Gene discovery could spare women unnecessary breast cancer treatment

Kathleen Blanchard's picture
Breast cancer

Researchers have identified a gene that can predict who is at risk for breast cancer recurrence.
Scientists from McGill University’s Rosalind and Morris Goodman Cancer Research Centre (GCRC), the Research Institute of the McGill University Health Centre (RI MUHC), the Dana–Farber Cancer Institute and Harvard Medical School say a blood test could be used to personalize breast cancer treatment.

A type of breast cancer known as “estrogen receptor positive/lymph node negative (ER+/LR-)” that is at low risk of relapse. With the exception of a minority of women, the only treatment needed is surgery. The researchers explain understanding specific types of breast cancer by identifying the CUX1 signature gene would identify women in need of aggressive breast cancer treatment with chemotherapy.

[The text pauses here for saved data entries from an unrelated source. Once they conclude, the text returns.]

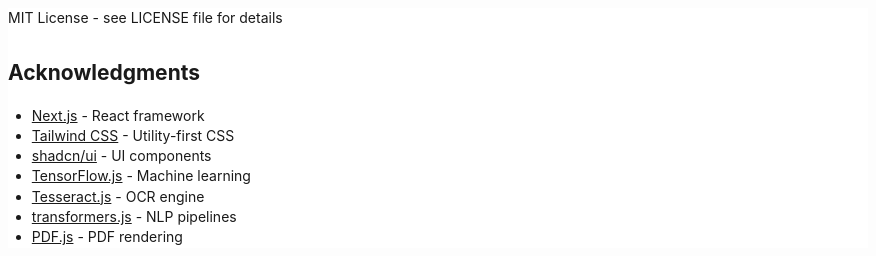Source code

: MIT License - see LICENSE file for details

## Acknowledgments

- [Next.js](https://nextjs.org/) - React framework
- [Tailwind CSS](https://tailwindcss.com/) - Utility-first CSS
- [shadcn/ui](https://ui.shadcn.com/) - UI components
- [TensorFlow.js](https://www.tensorflow.org/js) - Machine learning
- [Tesseract.js](https://tesseract.projectnaptha.com/) - OCR engine
- [transformers.js](https://huggingface.co/docs/transformers.js) - NLP pipelines
- [PDF.js](https://mozilla.github.io/pdf.js/) - PDF rendering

Dr. Alain Nepveu, GCRC and RI MUHC researcher and co-author of the study explains, "Since many treatments are associated with short- and long-term complications including premature menopause, cardiotoxicity and the development of secondary cancers, risks must be balanced against the potential benefit for each patient to avoid unnecessary suffering, needless expense and added burdens on the health-care system."

He explains the blood test would allow oncologists to identify women at very low risk for breast cancer relapse and for whom chemotherapy could be withheld.

Dr. Nepveu says the blood test could be developed within 5 years. Identifying the gene signature associated with type of breast cancer could predict which treatment is needed for women with breast cancer, sparing women unnecessary chemotherapy. The researchers note for years, scientists have been aware that one-size does not fit all.